*Task details*. Beginning with the line that holds "middle dip: (173, 62)" and finishing with the line that holds "wrist: (187, 211)", repeat the listing exactly, leaving every picture out.

*** Block opens ***

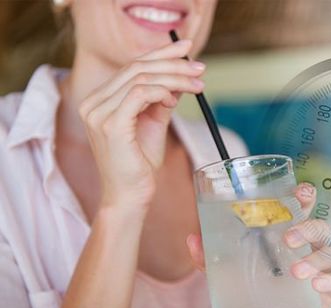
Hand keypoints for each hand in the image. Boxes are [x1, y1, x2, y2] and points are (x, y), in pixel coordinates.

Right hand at [78, 39, 205, 208]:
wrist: (130, 196)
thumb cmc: (140, 164)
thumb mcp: (153, 123)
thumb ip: (161, 99)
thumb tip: (180, 77)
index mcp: (100, 100)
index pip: (132, 66)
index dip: (161, 53)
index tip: (187, 49)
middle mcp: (93, 103)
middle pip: (136, 67)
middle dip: (173, 62)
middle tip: (200, 67)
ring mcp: (98, 113)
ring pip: (141, 77)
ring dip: (175, 78)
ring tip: (198, 85)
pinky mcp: (111, 125)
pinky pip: (140, 94)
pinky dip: (162, 91)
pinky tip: (176, 99)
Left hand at [187, 183, 330, 307]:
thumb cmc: (250, 290)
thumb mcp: (226, 273)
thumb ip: (209, 256)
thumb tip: (192, 239)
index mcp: (287, 234)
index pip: (301, 208)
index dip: (305, 196)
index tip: (302, 191)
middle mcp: (307, 247)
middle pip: (319, 227)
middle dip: (307, 228)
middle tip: (288, 238)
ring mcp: (320, 268)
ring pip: (329, 253)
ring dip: (314, 260)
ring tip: (295, 272)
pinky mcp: (328, 290)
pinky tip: (316, 285)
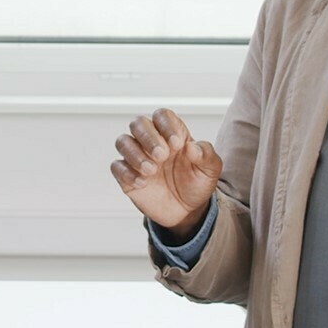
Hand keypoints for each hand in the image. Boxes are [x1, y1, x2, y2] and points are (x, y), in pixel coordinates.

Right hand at [111, 108, 222, 240]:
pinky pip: (117, 167)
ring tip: (151, 170)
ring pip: (123, 142)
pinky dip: (127, 173)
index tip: (177, 144)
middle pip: (138, 123)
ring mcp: (137, 158)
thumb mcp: (210, 170)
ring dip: (135, 154)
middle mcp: (152, 142)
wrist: (187, 211)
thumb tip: (192, 147)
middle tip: (161, 155)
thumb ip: (206, 154)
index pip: (162, 116)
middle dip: (148, 137)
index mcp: (172, 134)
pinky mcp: (127, 176)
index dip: (167, 125)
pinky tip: (142, 182)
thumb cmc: (197, 184)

*** Block closes ***

*Solved exercise*.
middle dip: (173, 62)
middle tip: (200, 67)
ring mcp: (98, 113)
ring pip: (141, 77)
ring dip: (175, 78)
ring tip: (198, 85)
pinky mcp: (111, 125)
pinky pip: (140, 94)
pinky dip: (162, 91)
pinky tip: (176, 99)
Left hand at [187, 183, 330, 307]:
thumb cmc: (250, 290)
thumb mcp: (226, 273)
thumb ip: (209, 256)
thumb tip: (192, 239)
index mcp: (287, 234)
index pip: (301, 208)
index dip: (305, 196)
index tip: (302, 191)
middle mcp: (307, 247)
middle pip: (319, 227)
middle dip: (307, 228)
middle tip: (288, 238)
ring mcp: (320, 268)
ring pip: (329, 253)
ring dip: (314, 260)
ring tip: (295, 272)
pinky mcp: (328, 290)
pinky tip: (316, 285)
Hand keypoints for each hand in the image. Boxes are [x1, y1, x2, y2] and points are (x, y), in pixel coordinates.

Right hand at [111, 108, 222, 240]:
pinky pip: (117, 167)
ring tip: (151, 170)
ring pip: (123, 142)
pinky dip: (127, 173)
index tip: (177, 144)
middle pip: (138, 123)
ring mcp: (137, 158)
thumb mcp: (210, 170)
ring dip: (135, 154)
middle mcp: (152, 142)
wrist: (187, 211)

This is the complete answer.